### Supplied information

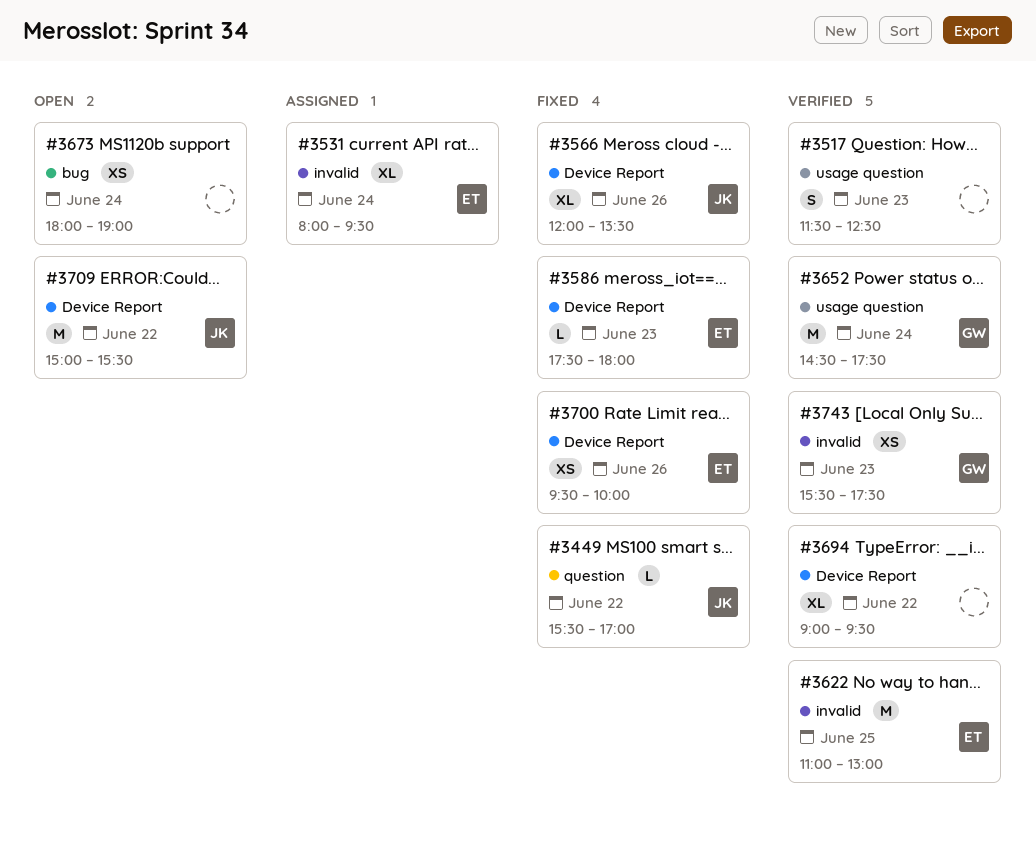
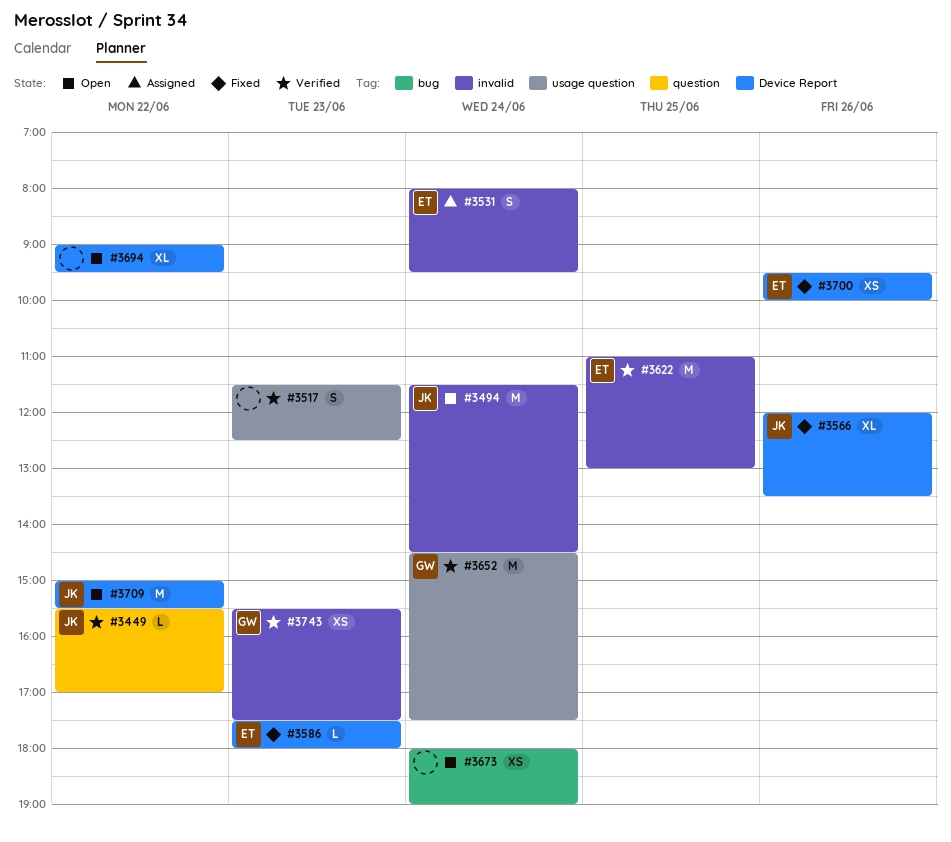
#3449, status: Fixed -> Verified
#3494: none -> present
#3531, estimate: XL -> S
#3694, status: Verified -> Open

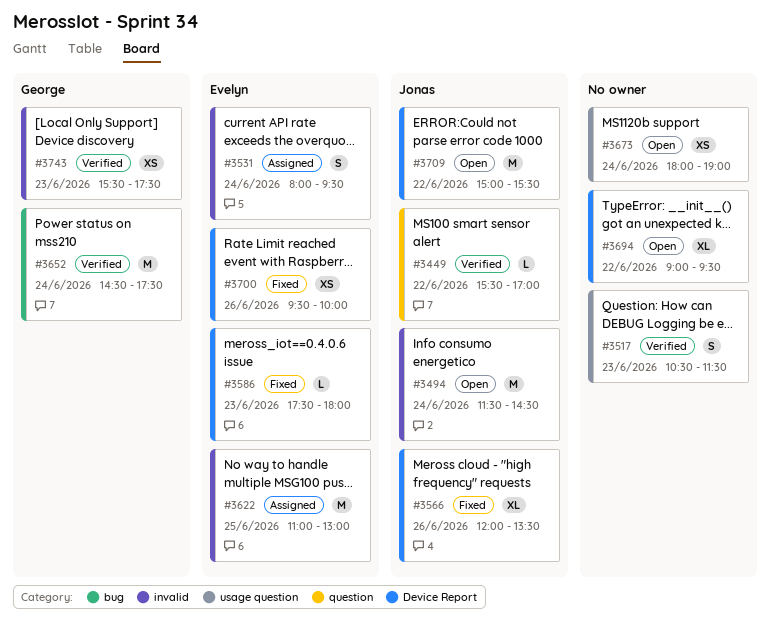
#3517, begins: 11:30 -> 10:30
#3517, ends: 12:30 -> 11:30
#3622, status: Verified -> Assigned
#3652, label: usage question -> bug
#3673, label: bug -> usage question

### Required action
Leaving out only the pictures, retype every record exactly.

### Solution below
#3449, status: Fixed -> Verified
#3494: none -> present
#3531, estimate: XL -> S
#3694, status: Verified -> Open

#3517, begins: 11:30 -> 10:30
#3517, ends: 12:30 -> 11:30
#3622, status: Verified -> Assigned
#3652, label: usage question -> bug
#3673, label: bug -> usage question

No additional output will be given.